StopBadware
- Founded: 2006
- Founder: John Palfrey, Jonathan Zittrain
- Dissolved: 2020
- Type: 501(c)(3)
- Location: Cambridge, Massachusetts, USA;
- Key people: Vint Cerf, Esther Dyson
- Website: stopbadware.org at the Wayback Machine (archived 2021-11-02)

= StopBadware =

Anti-malware nonprofit organization

StopBadware was an anti-malware nonprofit organization focused on making the Web safer through the prevention, mitigation, and remediation of badware websites. It is the successor to StopBadware.org, a project started in 2006 at the Berkman Center for Internet and Society at Harvard University. It spun off to become a standalone organization, and dropped the ".org" in its name, in January 2010. The website stopped working around 2021 because of copyright restrictions.

== People ==
The founders of StopBadware.org were John Palfrey, then Executive Director of the Berkman Center, and Jonathan Zittrain, then at the Oxford Internet Institute. Both are now Professors of Law at Harvard University and faculty co-directors of the Berkman Center.

Board members of StopBadware include Vint Cerf (Chair), Esther Dyson, Philippe Courtot, Alex Eckelberry, Michael Barrett, Brett McDowell, Eric Davis, and Maxim Weinstein, StopBadware's former executive director.

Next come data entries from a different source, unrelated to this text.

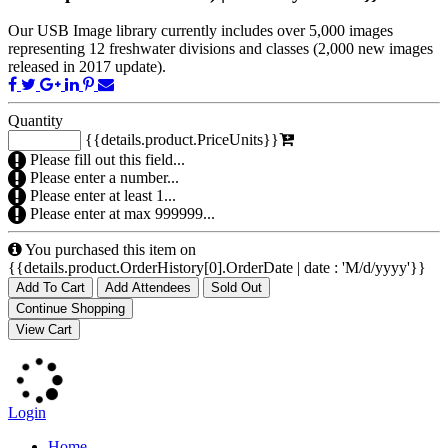
Our USB Image library currently includes over 5,000 images
representing 12 freshwater divisions and classes (2,000 new images
released in 2017 update).
Quantity
{{details.product.PriceUnits}}
Please fill out this field...
Please enter a number...
Please enter at least 1...
Please enter at max 999999...
You purchased this item on
{{details.product.OrderHistory[0].OrderDate | date : 'M/d/yyyy'}}
Add To Cart
Add Attendees
Sold Out
Login
Home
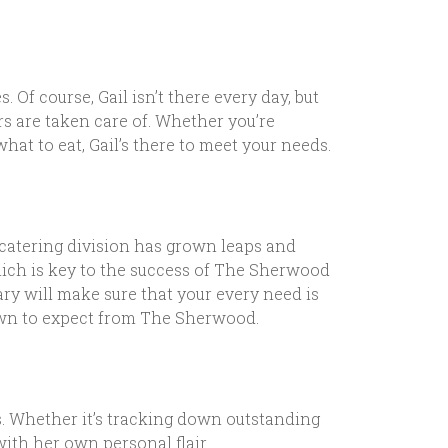
 Of course, Gail isn’t there every day, but
rs are taken care of. Whether you’re
hat to eat, Gail’s there to meet your needs.
 catering division has grown leaps and
hich is key to the success of The Sherwood
ary will make sure that your every need is
grown to expect from The Sherwood.
. Whether it’s tracking down outstanding
with her own personal flair.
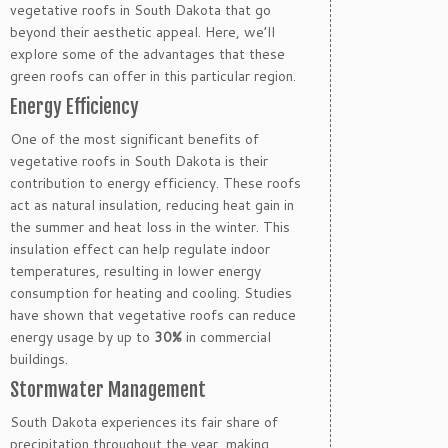
vegetative roofs in South Dakota that go
beyond their aesthetic appeal. Here, we’ll
explore some of the advantages that these
green roofs can offer in this particular region.
Energy Efficiency
One of the most significant benefits of
vegetative roofs in South Dakota is their
contribution to energy efficiency. These roofs
act as natural insulation, reducing heat gain in
the summer and heat loss in the winter. This
insulation effect can help regulate indoor
temperatures, resulting in lower energy
consumption for heating and cooling. Studies
have shown that vegetative roofs can reduce
energy usage by up to
30%
in commercial
buildings.
Stormwater Management
South Dakota experiences its fair share of
precipitation throughout the year, making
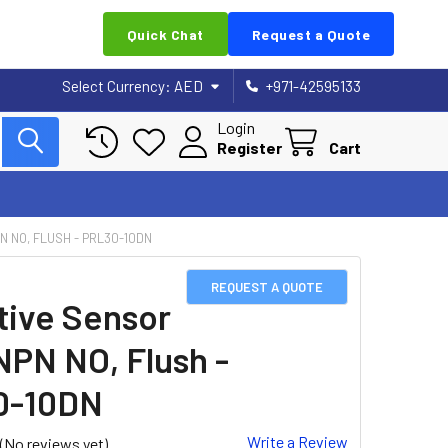
Quick Chat
Request a Quote
Select Currency:
AED
+971-42595133
Login
Register
Cart
N NO, FLUSH - PRL30-10DN
REQUEST A QUOTE
tive Sensor
NPN NO, Flush -
0-10DN
Write a Review
(No reviews yet)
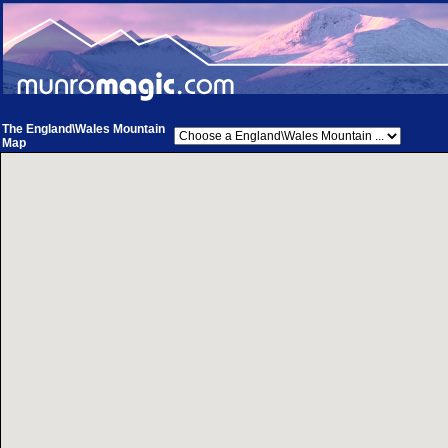
The England\Wales Mountain
Map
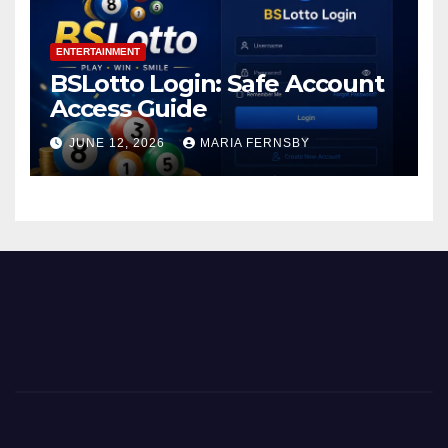
ENTERTAINMENT
BSLotto Login: Safe Account
Access Guide
JUNE 12, 2026
MARIA FERNSBY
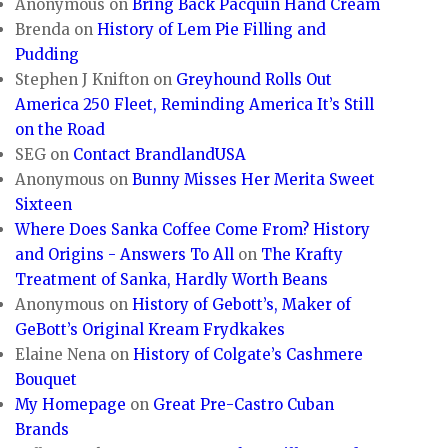
Anonymous
on
Bring Back Pacquin Hand Cream
Brenda
on
History of Lem Pie Filling and
Pudding
Stephen J Knifton
on
Greyhound Rolls Out
America 250 Fleet, Reminding America It’s Still
on the Road
SEG
on
Contact BrandlandUSA
Anonymous
on
Bunny Misses Her Merita Sweet
Sixteen
Where Does Sanka Coffee Come From? History
and Origins - Answers To All
on
The Krafty
Treatment of Sanka, Hardly Worth Beans
Anonymous
on
History of Gebott’s, Maker of
GeBott’s Original Kream Frydkakes
Elaine Nena
on
History of Colgate’s Cashmere
Bouquet
My Homepage
on
Great Pre-Castro Cuban
Brands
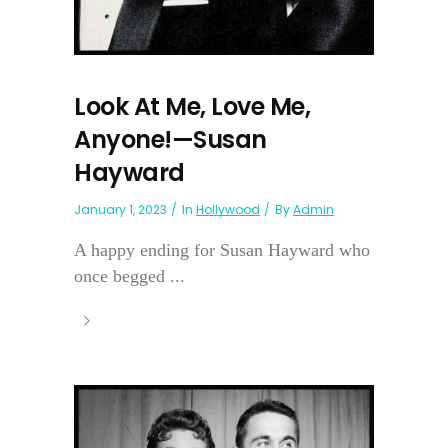
Look At Me, Love Me,
Anyone!—Susan
Hayward
January 1, 2023
In
Hollywood
By
Admin
A happy ending for Susan Hayward who
once begged ...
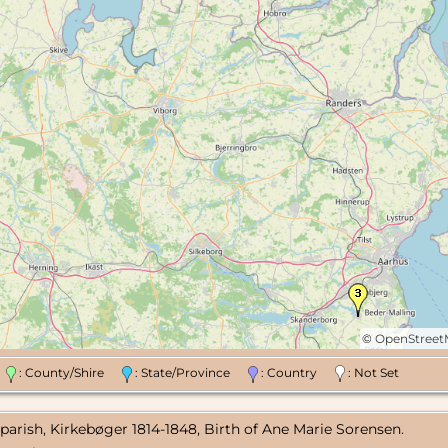
©
OpenStree
n
: County/Shire
: State/Province
: Country
: Not Set
parish, Kirkebøger 1814-1848, Birth of Ane Marie Sorensen.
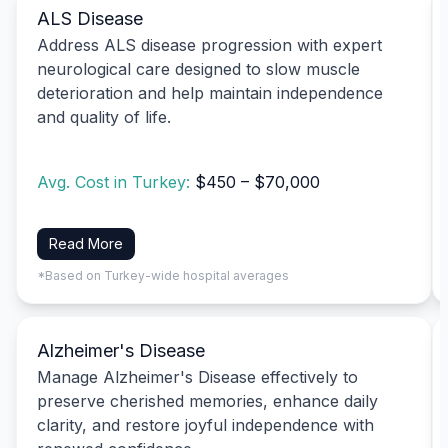
ALS Disease
Address ALS disease progression with expert
neurological care designed to slow muscle
deterioration and help maintain independence
and quality of life.
Avg. Cost in Turkey:
$450 – $70,000
Read More
*Based on Turkey-wide hospital averages
Alzheimer's Disease
Manage Alzheimer's Disease effectively to
preserve cherished memories, enhance daily
clarity, and restore joyful independence with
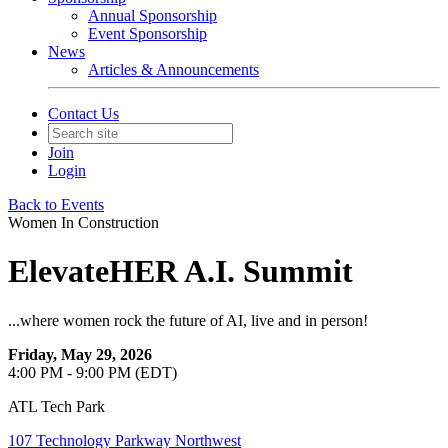
Annual Sponsorship
Event Sponsorship
News
Articles & Announcements
Contact Us
Join
Login
Back to Events
Women In Construction
ElevateHER A.I. Summit
...where women rock the future of AI, live and in person!
Friday, May 29, 2026
4:00 PM - 9:00 PM (EDT)
ATL Tech Park
107 Technology Parkway Northwest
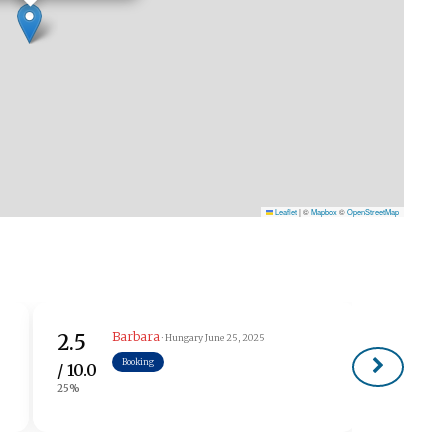
Leaflet
|
©
Mapbox
©
OpenStreetMap
Barbara
2.5
· Hungary
June 25, 2025
Booking
/ 10.0
25%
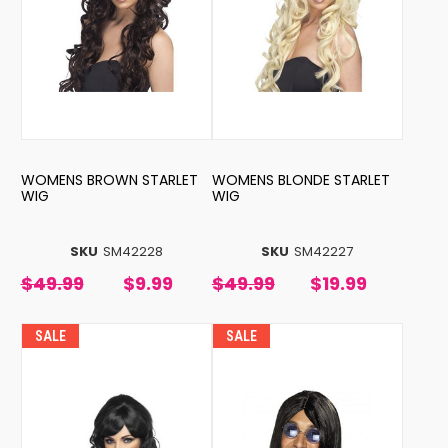
WOMENS BROWN STARLET
WOMENS BLONDE STARLET
WIG
WIG
SKU
SM42228
SKU
SM42227
$49.99
$9.99
$49.99
$19.99
SALE
SALE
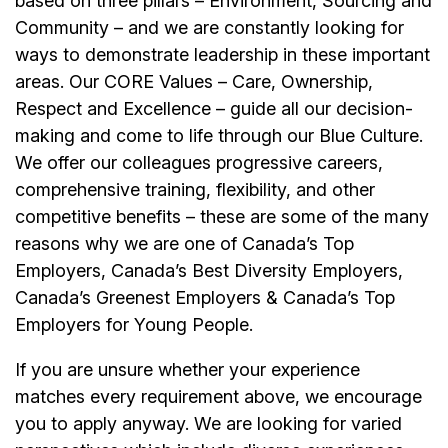
based on three pillars – Environment, Sourcing and
Community – and we are constantly looking for
ways to demonstrate leadership in these important
areas. Our CORE Values – Care, Ownership,
Respect and Excellence – guide all our decision-
making and come to life through our Blue Culture.
We offer our colleagues progressive careers,
comprehensive training, flexibility, and other
competitive benefits – these are some of the many
reasons why we are one of Canada’s Top
Employers, Canada’s Best Diversity Employers,
Canada’s Greenest Employers & Canada’s Top
Employers for Young People.
If you are unsure whether your experience
matches every requirement above, we encourage
you to apply anyway. We are looking for varied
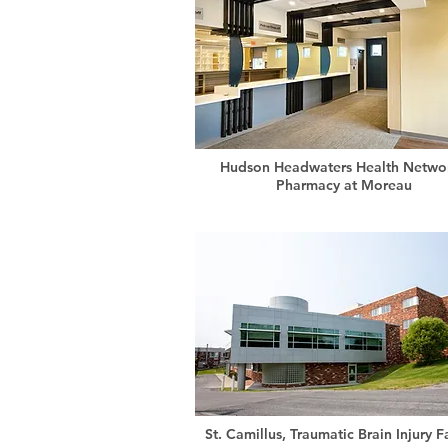
Hudson Headwaters Health Networ
Pharmacy at Moreau
St. Camillus, Traumatic Brain Injury Fa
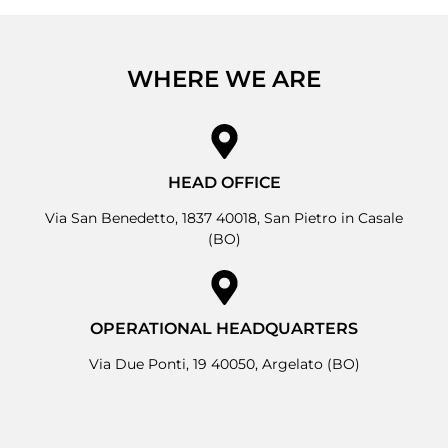
WHERE WE ARE
HEAD OFFICE
Via San Benedetto, 1837 40018, San Pietro in Casale
(BO)
OPERATIONAL HEADQUARTERS
Via Due Ponti, 19 40050, Argelato (BO)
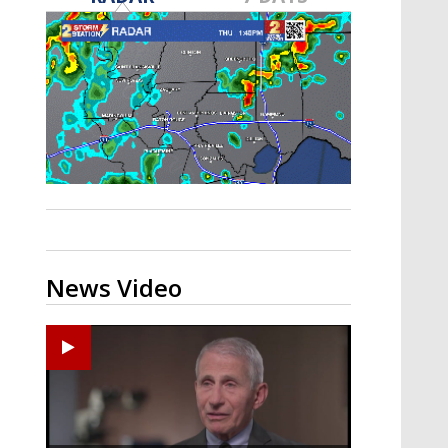
A discarded SpaceX rocket is on a high-
speed collision course with the Moon
News Video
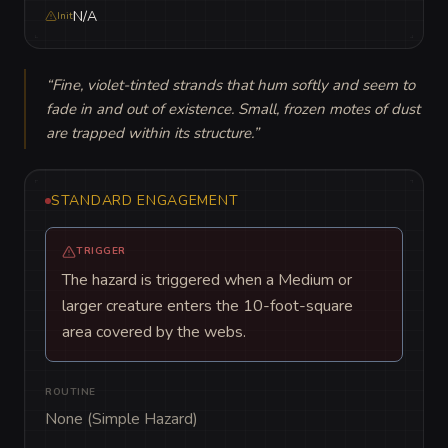
N/A
Init
“
Fine, violet-tinted strands that hum softly and seem to 
fade in and out of existence. Small, frozen motes of dust 
are trapped within its structure.
”
STANDARD ENGAGEMENT
TRIGGER
The hazard is triggered when a Medium or
larger creature enters the 10-foot-square
area covered by the webs.
ROUTINE
None (Simple Hazard)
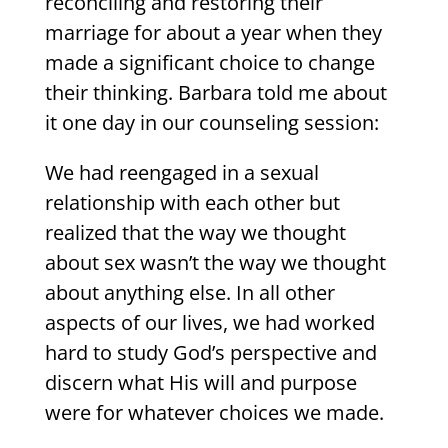
reconciling and restoring their
marriage for about a year when they
made a significant choice to change
their thinking. Barbara told me about
it one day in our counseling session:
We had reengaged in a sexual
relationship with each other but
realized that the way we thought
about sex wasn’t the way we thought
about anything else. In all other
aspects of our lives, we had worked
hard to study God’s perspective and
discern what His will and purpose
were for whatever choices we made.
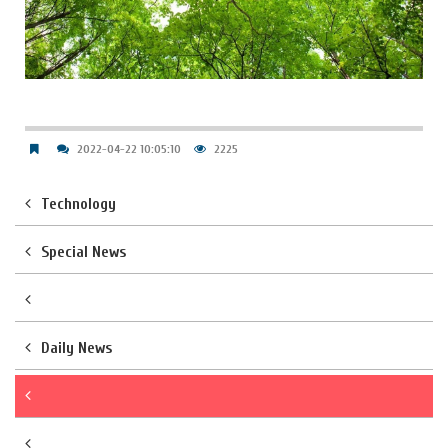
2022-04-22 10:05:10
2225
Technology
Special News
Daily News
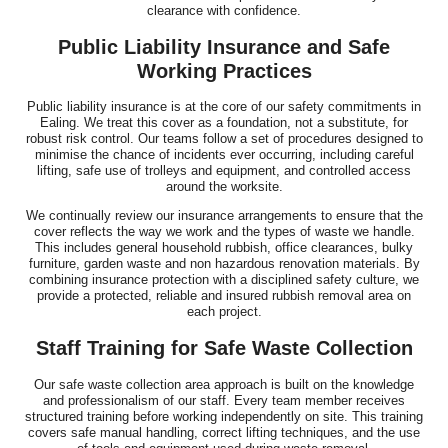
clearance with confidence.
Public Liability Insurance and Safe
Working Practices
Public liability insurance is at the core of our safety commitments in
Ealing. We treat this cover as a foundation, not a substitute, for
robust risk control. Our teams follow a set of procedures designed to
minimise the chance of incidents ever occurring, including careful
lifting, safe use of trolleys and equipment, and controlled access
around the worksite.
We continually review our insurance arrangements to ensure that the
cover reflects the way we work and the types of waste we handle.
This includes general household rubbish, office clearances, bulky
furniture, garden waste and non hazardous renovation materials. By
combining insurance protection with a disciplined safety culture, we
provide a protected, reliable and insured rubbish removal area on
each project.
Staff Training for Safe Waste Collection
Our safe waste collection area approach is built on the knowledge
and professionalism of our staff. Every team member receives
structured training before working independently on site. This training
covers safe manual handling, correct lifting techniques, and the use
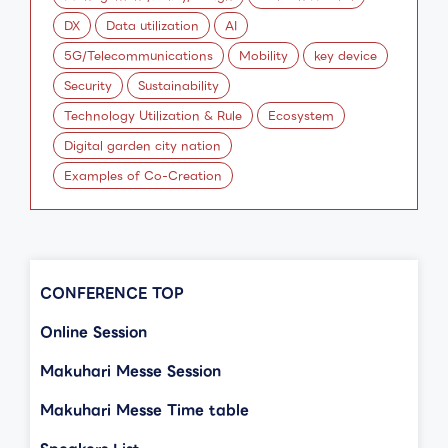
DX
Data utilization
AI
5G/Telecommunications
Mobility
key device
Security
Sustainability
Technology Utilization & Rule
Ecosystem
Digital garden city nation
Examples of Co-Creation
CONFERENCE TOP
Online Session
Makuhari Messe Session
Makuhari Messe Time table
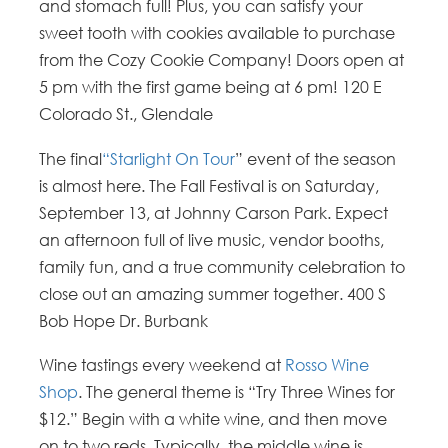
and stomach full! Plus, you can satisfy your
sweet tooth with cookies available to purchase
from the Cozy Cookie Company! Doors open at
5 pm with the first game being at 6 pm!
120 E
Colorado St.,
Glendale
The final
“Starlight On Tour
” event of the season
is almost here. The Fall Festival is on Saturday,
September 13, at Johnny Carson Park. Expect
an afternoon full of live music, vendor booths,
family fun, and a true community celebration to
close out an amazing summer together.
400 S
Bob Hope Dr.
Burbank
Wine tastings every weekend at
Rosso Wine
Shop
. The general theme is “Try Three Wines for
$12.” Begin with a white wine, and then move
on to two reds. Typically, the middle wine is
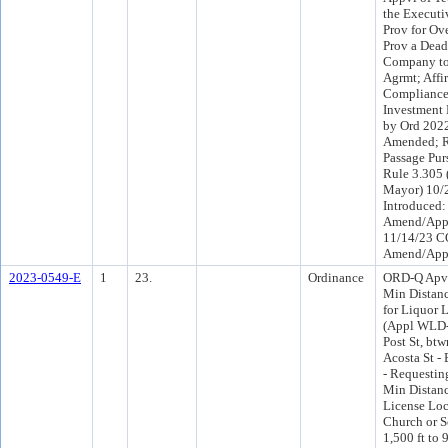
the Executi
Prov for Ov
Prov a Deadl
Company to
Agrmt; Affir
Compliance 
Investment 
by Ord 2022
Amended; R
Passage Pur
Rule 3.305 
Mayor) 10/
Introduced:
Amend/App
11/14/23 C
Amend/App
2023-0549-E
1
23.
Ordinance
ORD-Q Apv 
Min Distan
for Liquor 
(Appl WLD-
Post St, bt
Acosta St -
- Requestin
Min Distanc
License Loc
Church or S
1,500 ft to 9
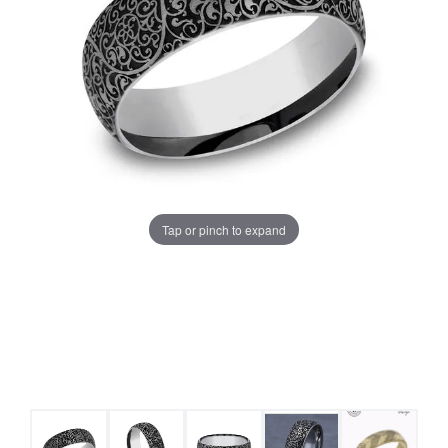
Tap or pinch to expand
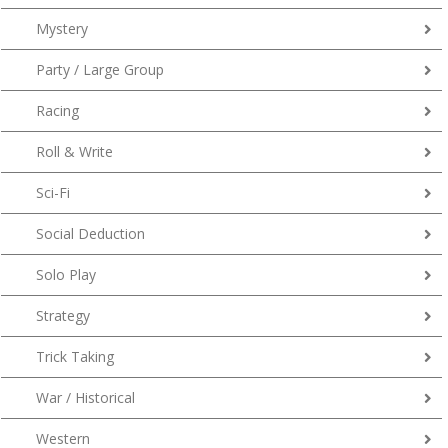
Mystery
Party / Large Group
Racing
Roll & Write
Sci-Fi
Social Deduction
Solo Play
Strategy
Trick Taking
War / Historical
Western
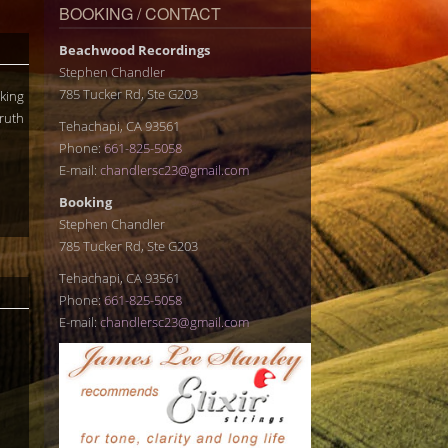
BOOKING / CONTACT
Beachwood Recordings
Stephen Chandler
785 Tucker Rd, Ste G203
rking
Truth
Tehachapi, CA 93561
Phone:
661-825-5058
E-mail:
chandlersc23@gmail.com
Booking
Stephen Chandler
785 Tucker Rd, Ste G203
Tehachapi, CA 93561
Phone:
661-825-5058
E-mail:
chandlersc23@gmail.com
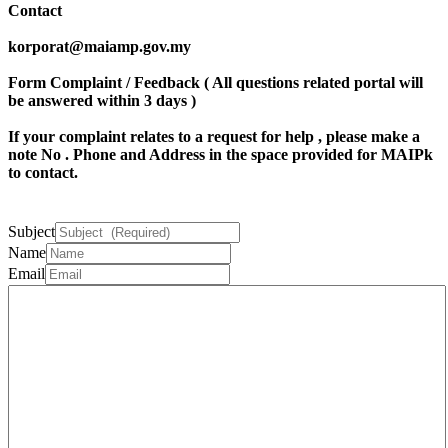
Contact
korporat@maiamp.gov.my
Form Complaint / Feedback ( All questions related portal will
be answered within 3 days )
If your complaint relates to a request for help , please make a
note
No . Phone
and
Address
in the space provided for MAIPk
to contact.
Subject
Name
Email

John Palfrey, Ari Schwartz, John Morris, Paul Mockapetris, and Mike Shaver formerly served on the Board.

== Supporters ==
StopBadware was funded by corporate and individual donations. Some of its current partners include Google, Mozilla, PayPal, Qualys, Verisign, Verizon, and Yandex.
Google, GFI Software, and NSFocus participate as data providers in the organization's Badware Website Clearinghouse (see below). Previous supporters include AOL, Lenovo, Sun Microsystems, Trend Micro, and MySpace. Consumer Reports WebWatch, a now-defunct part of Consumers Union, served as an unpaid special advisor while StopBadware.org was a project at the Berkman Center.

== Activities ==
StopBadware's focus was on fighting "badware by working to strengthen the entire Web ecosystem." In pursuit of this some of the organization's activities include maintaining a badware website clearinghouse, acting as an independent reviewer of blacklisted sites, website owner and user education, and a "We Stop Badware" program for Web hosts. In June 2012 StopBadware launched the Ads Integrity Alliance with support from founding members AOL, Facebook, Google, the Interactive Advertising Bureau (IAB), and Twitter. The Alliance is a resource for online ad platforms seeking to protect users from deceptive or harmful ads. The organization receives data from its data providers and maintains a searchable clearinghouse (Badware Website Clearinghouse) of URLs blacklisted by those data providers. StopBadware's independent review process gives webmasters the option to request removal from data providers' blacklists and is intended to function as "due process" for webmasters whose sites have been listed as bad. StopBadware maintains a community forum, BadwareBusters.org, which includes an online form for reporting badware URLs encountered by the community.

StopBadware also aggregated badware statistics, advocates for consumer protection in public policy, and publishes advisory documents (software guidelines, best practices for web hosting providers) compiled with input from the organization's working groups.

==Defining "badware"==

=== Originally ===

StopBadware.org originally, in 2006, defined "badware" as follows:
1. If the application acts deceptively or irreversibly.
2. If the application engages in potentially objectionable behavior without:
  - First, prominently disclosing to the user that it will engage in such behavior, in clear and non-technical language, and
  - Then, obtaining the user's affirmative consent to that aspect of the application.

The original mission was to "provide tools and information that assist industry and policymakers in meeting their responsibility to protect users from badware, and that help users protect themselves."

=== In the 2010s ===

StopBadware focused on web-based malware and defined badware as "software that fundamentally disregards a user's choice about how his or her computer or network connection will be used." This includes viruses, Trojans, rootkits, botnets, spyware, scareware, and many other types of malware. A badware website is a website that helps distribute badware, either intentionally or because it has been compromised.

== Google and StopBadware ==
There was a common misconception that StopBadware blacklists websites and that Google uses this blacklist to protect their users. In fact, Google's Safe Browsing initiative uses automated systems to identify and blacklist websites.

The confusion is likely due to the close relationship between Google and StopBadware. Google links to StopBadware from their interstitial warning pages. The link (now defunct) directed users to StopBadware's educational content about badware; it also pointed webmasters to StopBadware's independent review process so site owners can request removal from Google's blacklist.

Google uses automated systems to search for websites that distribute badware, and issues warnings about websites on which malicious activity is detected. When a user tries to access one of these sites, that user is redirected to an interstitial page wherein Google warns the user of the detected malicious activity. Google attempts to notify site owners when blacklisting a website.

On February 2, 2009, for the duration of approximately one hour, all sites were temporarily listed as "potentially harmful to [ones] computer".